Why your councils aren’t living up to your expectations

Student council leaders experience the same thing every year. I call it the “Blue Tape Trap.” Every branch of administration uses it.

By Rajat Roy

Published March 22, 2010

Elizabeth Simins

Student council leaders experience the same thing every year. I call it the “Blue Tape Trap.” Every branch of administration uses it. You contact them with a great idea. They say, “Let’s meet next month.” Eventually, they cancel and say, “Let’s meet next month.” You finally meet and they say, “Good idea. We’ll think about it.” You walk away feeling important, because you met with some low-level bureaucrat.

This happens repeatedly with councils and students and begs the simple question: Why are the student councils ineffective?

Before that question can be answered, we should look at the two approaches to getting things done at Columbia:

A) Be a Diplomat—Get involved on one issue as a freshman, cultivate relationships, go through drafts of proposals, get shot down constantly. Encounter Blue Tape Traps. Ultimately, you will settle for a quarter of the proposal you wanted, because, as the saying goes, “If you want to kill a project, try to make it perfect.” If you are “perfecting” your idea, your peers and administration will mutilate your vision beyond recognition.

B) Be a Pitbull/Pain in the Ass—You don’t have time for Blue Tape Traps. Explore end-runs around the Blue Tape. Talk to the Engineering Student Council or the Columbia College Student Council, professors, or alumni. Visit the relevant people every day until they listen. In the worst case, create the need for a campus referendum to be heard at least. You get the self-gratification of knowing that you used every drop of political capital to get something done.

So, now back to the question: Why are the student councils ineffective?

It isn’t because 75 percent of the council members are merely on the council to improve their résumés. It isn’t because they act mostly as glorified party planners. It isn’t their incessant clinging to political correctness—although all of the above are true.

The reason why ESC and CCSC are ineffective is that members don’t understand the idea of “political capital.” Political capital is the degree to which you will be heard seriously before people become sheep. Even if you become a pawn of the administration, as have many of our past leaders, you lose capital because administrators think they can use you. Of course, there is a grey area, but few can toe this line while still being effective.

Seniors realize that they can make a difference, and try to push through legislation and initiatives.

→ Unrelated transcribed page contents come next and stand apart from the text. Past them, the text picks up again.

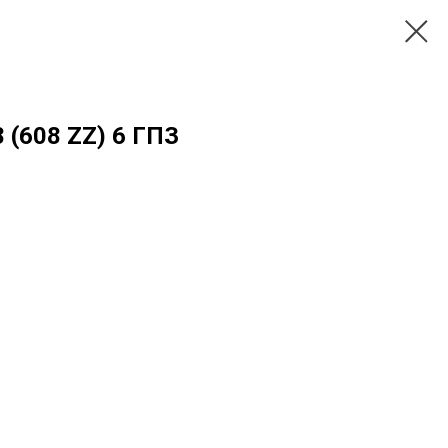
 (608 ZZ) 6 ГПЗ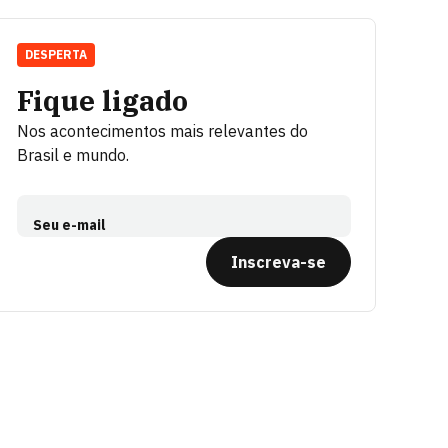
DESPERTA
Fique ligado
Nos acontecimentos mais relevantes do
Brasil e mundo.
Seu e-mail
Inscreva-se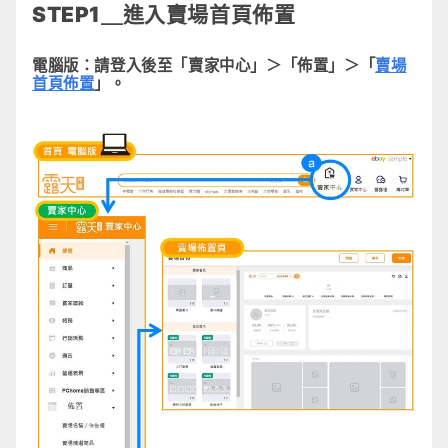
STEP1＿進入賣場首頁佈置
電腦版：
請登入後至「賣家中心」＞「佈置」＞「
賣場
首頁佈置
」。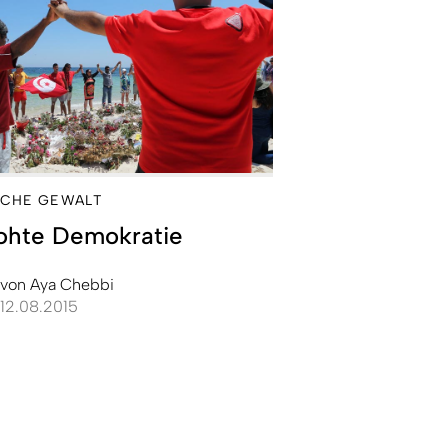
SCHE GEWALT
ohte Demokratie
von
Aya Chebbi
12.08.2015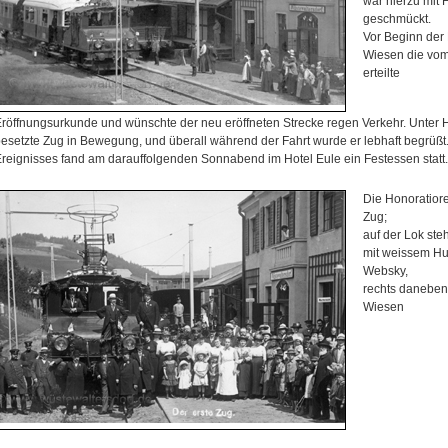
war hierzu mit
geschmückt.
Vor Beginn der 
Wiesen die vo
erteilte
röffnungsurkunde und wünschte der neu eröffneten Strecke regen Verkehr. Unter H
esetzte Zug in Bewegung, und überall während der Fahrt wurde er lebhaft begrüßt
reignisses fand am darauffolgenden Sonnabend im Hotel Eule ein Festessen statt.
Die Honoratior
Zug;
auf der Lok ste
mit weissem Hut
Websky,
rechts daneben
Wiesen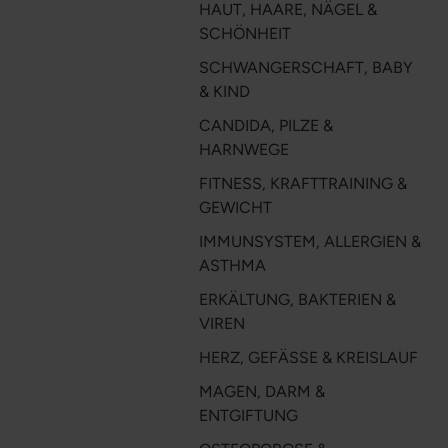
HAUT, HAARE, NÄGEL &
SCHÖNHEIT
SCHWANGERSCHAFT, BABY
& KIND
CANDIDA, PILZE &
HARNWEGE
FITNESS, KRAFTTRAINING &
GEWICHT
IMMUNSYSTEM, ALLERGIEN &
ASTHMA
ERKÄLTUNG, BAKTERIEN &
VIREN
HERZ, GEFÄSSE & KREISLAUF
MAGEN, DARM &
ENTGIFTUNG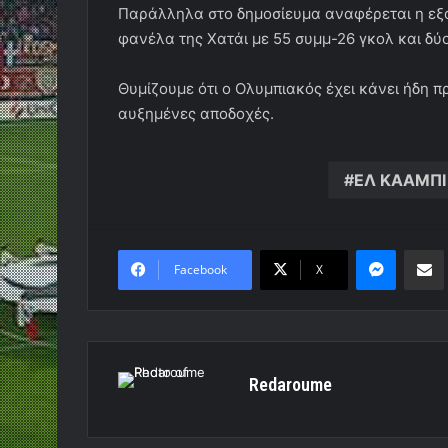
Παράλληλα στο δημοσίευμα αναφέρεται η εξαιρ
φανέλα της Χατάι με 55 συμμ-26 γκολ και δύο
Θυμίζουμε ότι ο Ολυμπιακός έχει κάνει ήδη 
αυξημένες αποδοχές.
ΕΛ ΚΑΑΜΠΙ
Messen
Κο
Facebook
X
Redaroume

But with so little time left, the administration plays its famous game—“Let’s wait for a few months until you graduate.” They wait you out with the Blue Tape Trap.

What’s the solution? Simple: use every ounce of your political capital. If council members push policy through effectively, they should have no political capital left by the end of senior year.
Perfect example: In 2006, SEAS had no merchandise in the bookstore (but CC and Barnard did…). Barnes and Noble neither wanted to design merchandise, nor allocate floor space. Being a freshman, I initially played the role of a diplomat, until I realized that meetings with the management went nowhere. Tired of bureaucracy, I designed shirts, hoodies, and shotglasses myself, and walked into B&N every day for two weeks, saying, “You will EVENTUALLY stock SEAS merchandise. The question is, do you want to see me every day until then?” To this day, they still sell the same designs I forced through three years ago.

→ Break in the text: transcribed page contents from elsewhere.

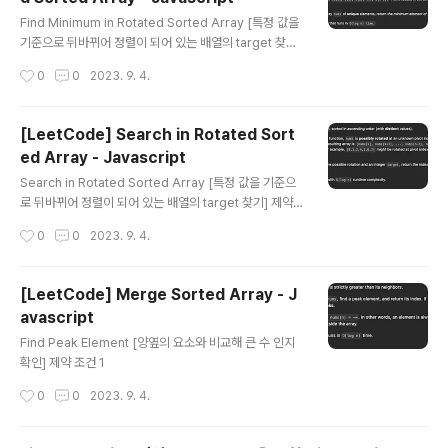
글 내용
Find Minimum in Rotated Sorted Array [특정 값을
기준으로 뒤바뀌어 정렬이 되어 있는 배열의 target 찾기]
제약 조건 n == nums.length 1
작성시간
0
0
2023. 9. 4.
[LeetCode] Search in Rotated Sort
ed Array - Javascript
글 내용
Search in Rotated Sorted Array [특정 값을 기준으
로 뒤바뀌어 정렬이 되어 있는 배열의 target 찾기] 제약
조건 1
작성시간
0
0
2023. 9. 4.
[LeetCode] Merge Sorted Array - J
avascript
글 내용
Find Peak Element [양옆의 요소와 비교해 큰 수 인지
확인] 제약 조건 1
작성시간
0
0
2023. 9. 4.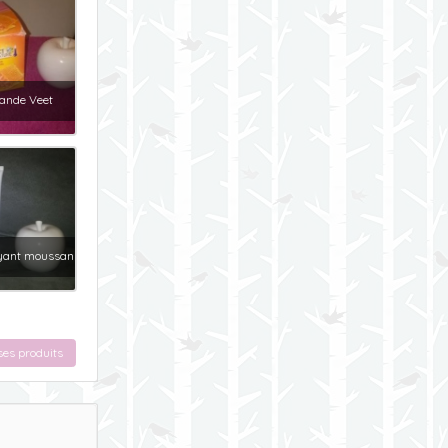
bande Veet
oyant moussan
ses produits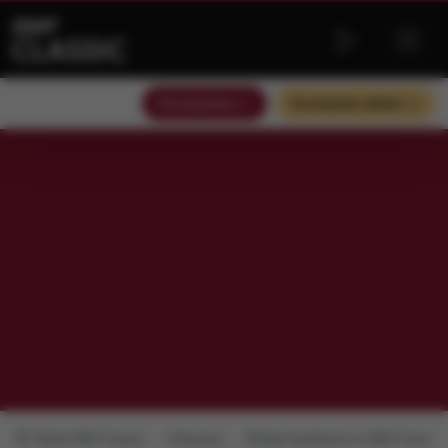
Słuchaj teraz
Słuchaj bez reklam
Radio RMF Classic
Podcasty
Bliskie Spotkania w RMF Classic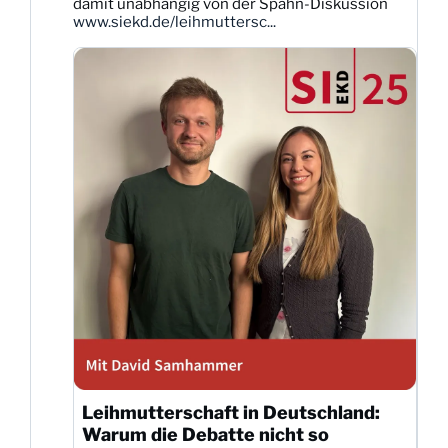
damit unabhängig von der Spahn-Diskussion
ansehen
www.siekd.de/leihmuttersc...
Leihmutterschaft in Deutschland:
Warum die Debatte nicht so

Moral of the story: administrators everywhere like the simple life. New ideas create excessive work, so why would they want to come up with them? New ideas are students’ responsibility. To get things done, students have to be pitbulls, do the legwork, and use up political capital to get it done completely, correctly, and quickly.

The councils currently act as divisions of the administration and are the administration’s single greatest tools in keeping the status quo. The lay student believes that his voice is heard through the councils, but this isn’t always the case. The councils have to start actually representing their students, man-up, pass aggressive resolutions, push the envelope, and utilize all political capital.
The councils have lost our spirit since 1968. We keep falling into Blue Tape Traps. We’ll always need diplomats to keep relations with the administration from deteriorating, but diplomats have to start working with the pitbulls to get meaningful change enacted for their constituents.

Rajat Roy is a School of Engineering and Applied Science senior majoring in industrial engineering and operations research and minoring in environmental engineering. He is a University Senator from SEAS.